The major uncertainty in this plan is the reliability and lifetime of the Magnox fuel reprocessing facilities at Sellafield. The NDA’s ninth MOP, published in 2012, acknowledges this risk. In fact the main difference between MOP 9 and its predecessor is ‘explicit recognition of the uncertainties associated with Magnox reprocessing, primarily the age of the plants involved, which has led to variable delivery performance’, NDA says.
MOP 9 uses a performance range rather than a single delivery schedule and NDA admits this reflects ‘real uncertainty in delivery’.
In January 2014, they published Magnox Fuel Strategy Contingency Options, an analysis of what could happen in the event of ‘unexpected and irreversible failure’ of the Magnox reprocessing capability, with a strategic position on Magnox contingency arrangements.
It examined a range of credible reprocessing failure scenarios, the quantity and location of unreprocessed fuel at the point of failure, plus the circumstances in which contingency plans can be deployed.
It focused on developing fuel drying and subsequent dry storage technology; the case for extended interim wet storage; and the case for extended in-reactor storage. The NDA said the three options were ‘all are considered feasible options capable of contributing to the safe interim management of spent Magnox fuel should reprocessing capability be irreversibly lost’.
The development of drying technology to manage the wet portion of the spent fuel inventory – such as from other Magnox reactors which, unlike Wylfa, stored spent fuel in pools – is at an advanced stage,according to the NDA and there is ‘high confidence’ that this option is deployable. There is also ‘high confidence’ the safety case for extended in-reactor storage can be made and implemented.
‘Extended interim wet storage, by comparison, is less mature, in line with the expectation that this option could serve as an enabling technology,’ it states.
The NDA said that for each option further effort is required: for fuel drying the deployment timescales of the vacuum drying option had to be accelerated; for wet storage the extended timeframe had yet to be qualified; and for in-reactor storage management requirements had yet to be formalised.
In its draft strategy published in September 2015 – 20 months after the Fuel Strategy Contingency Options – the NDA clearly still had concerns over the fate of spent fuel. It reiterated that ‘In the next five years we expect that the Thermal Oxide Reprocessing Plant and Magnox reprocessing plants will complete their committed reprocessing programmes. But it added, ‘There are risks with both Magnox and oxide reprocessing that mean it may simply not be possible to reprocess all of the fuels that are currently scheduled to be reprocessed. We will, therefore, continue to invest in developing alternative options and contingency plans in the event that our reprocessing and storage facilities cannot fulfil their current commitments, or are not available.’

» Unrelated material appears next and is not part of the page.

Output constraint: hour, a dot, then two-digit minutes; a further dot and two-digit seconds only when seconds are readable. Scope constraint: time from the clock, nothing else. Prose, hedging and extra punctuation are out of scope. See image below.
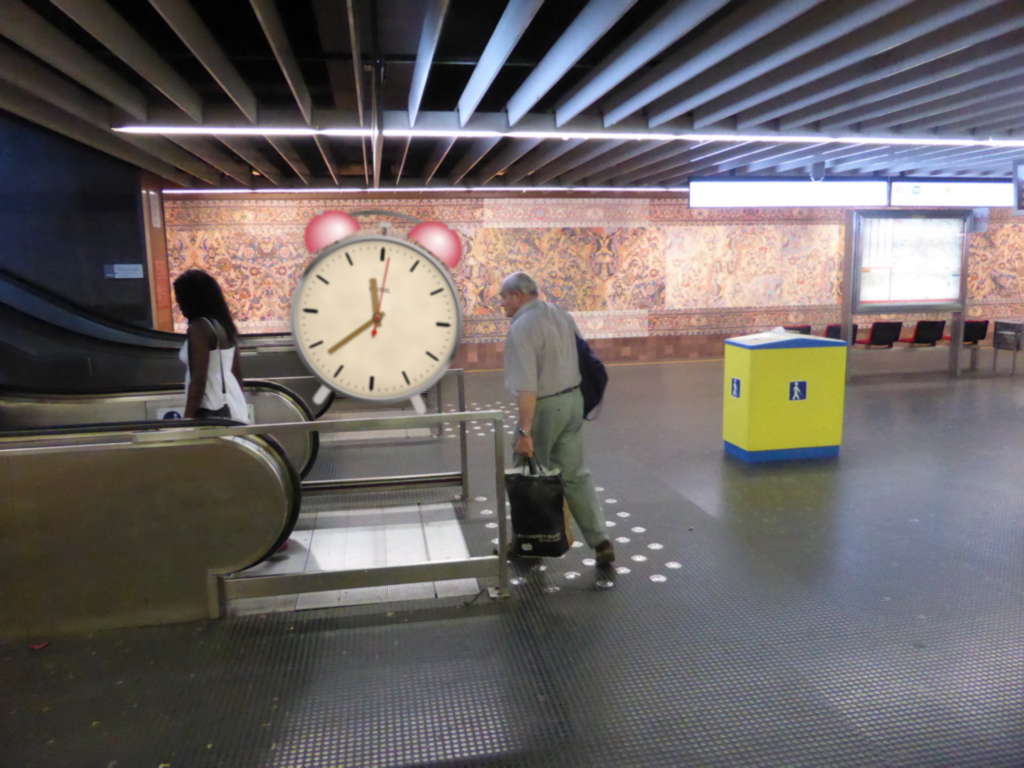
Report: 11.38.01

In the current five-year programme, published in February, NDA says its total planned expenditure for 2016/2017 is £3.2 billion, of which £2.25 billion will be funded by UK Government and £900 million by income from commercial operations. Of this, the Magnox programme will receive £550 million and Sellafield £1.17 billion.

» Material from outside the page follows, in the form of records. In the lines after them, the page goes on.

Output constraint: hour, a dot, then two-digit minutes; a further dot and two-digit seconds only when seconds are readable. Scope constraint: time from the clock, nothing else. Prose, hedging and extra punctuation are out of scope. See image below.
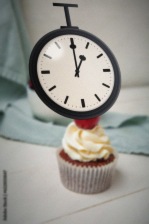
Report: 1.00
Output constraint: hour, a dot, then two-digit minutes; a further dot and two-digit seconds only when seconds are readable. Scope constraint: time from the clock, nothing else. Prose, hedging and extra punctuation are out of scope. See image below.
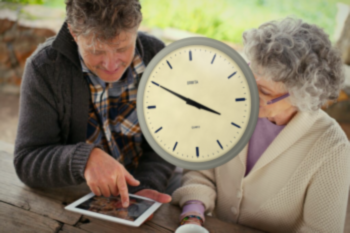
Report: 3.50
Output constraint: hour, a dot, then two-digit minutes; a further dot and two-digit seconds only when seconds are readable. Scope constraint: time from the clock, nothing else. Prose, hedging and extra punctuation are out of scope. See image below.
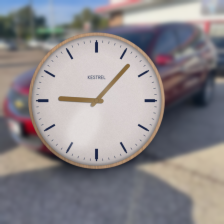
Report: 9.07
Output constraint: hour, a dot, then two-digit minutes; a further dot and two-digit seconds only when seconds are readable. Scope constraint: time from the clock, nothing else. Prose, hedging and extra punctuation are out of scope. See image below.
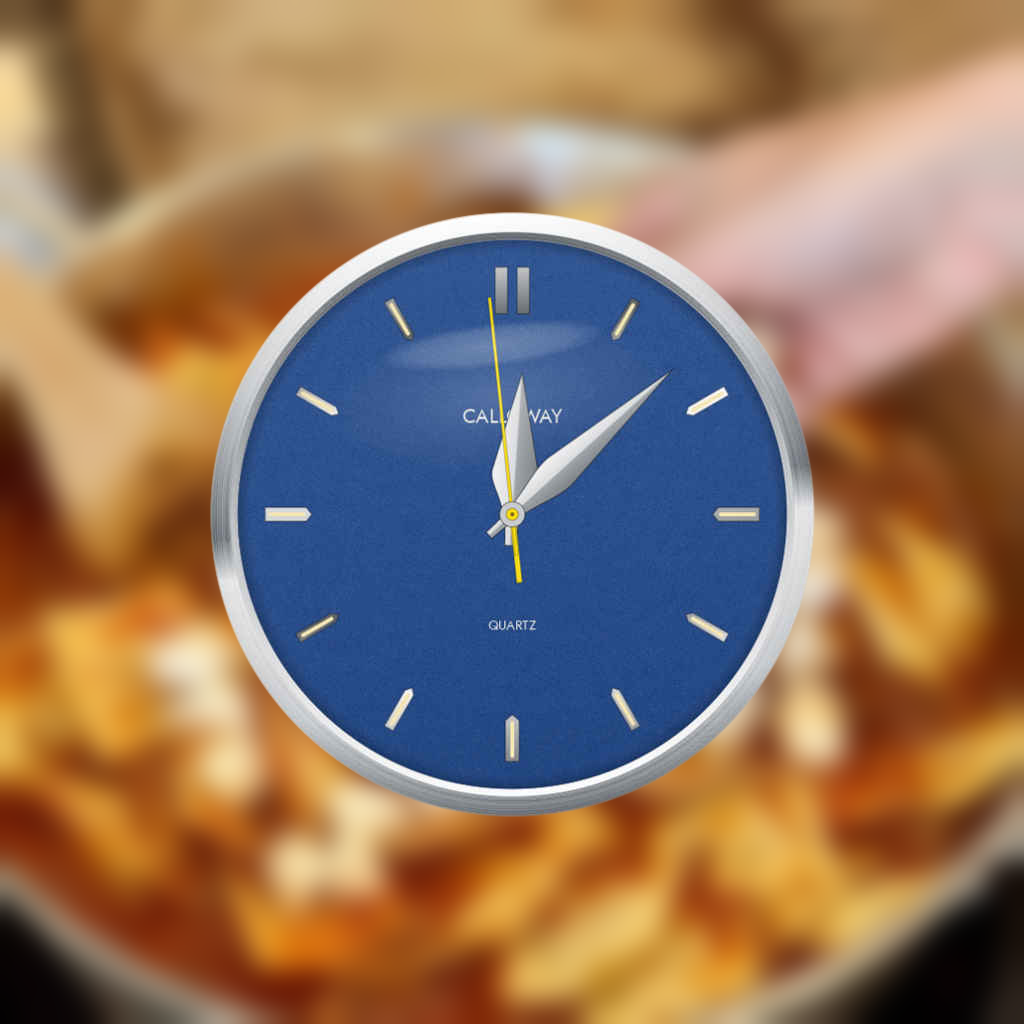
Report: 12.07.59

In light of the NDA’s work on alternatives to reprocessing Magnox fuel, and its review of the care and maintenance strategy, it appears that the NDA is taking a more pragmatic view of how the UK decommissioning legacy can be dealt with in shorter timescales.
Recognising and acting on the uncertainties of reprocessing is a realistic approach that, when combined with the benefits of maintaining skills and knowledge of the Magnox fleet for timely decommissioning, could prove to be critical for a successful decommissioning strategy for the UK.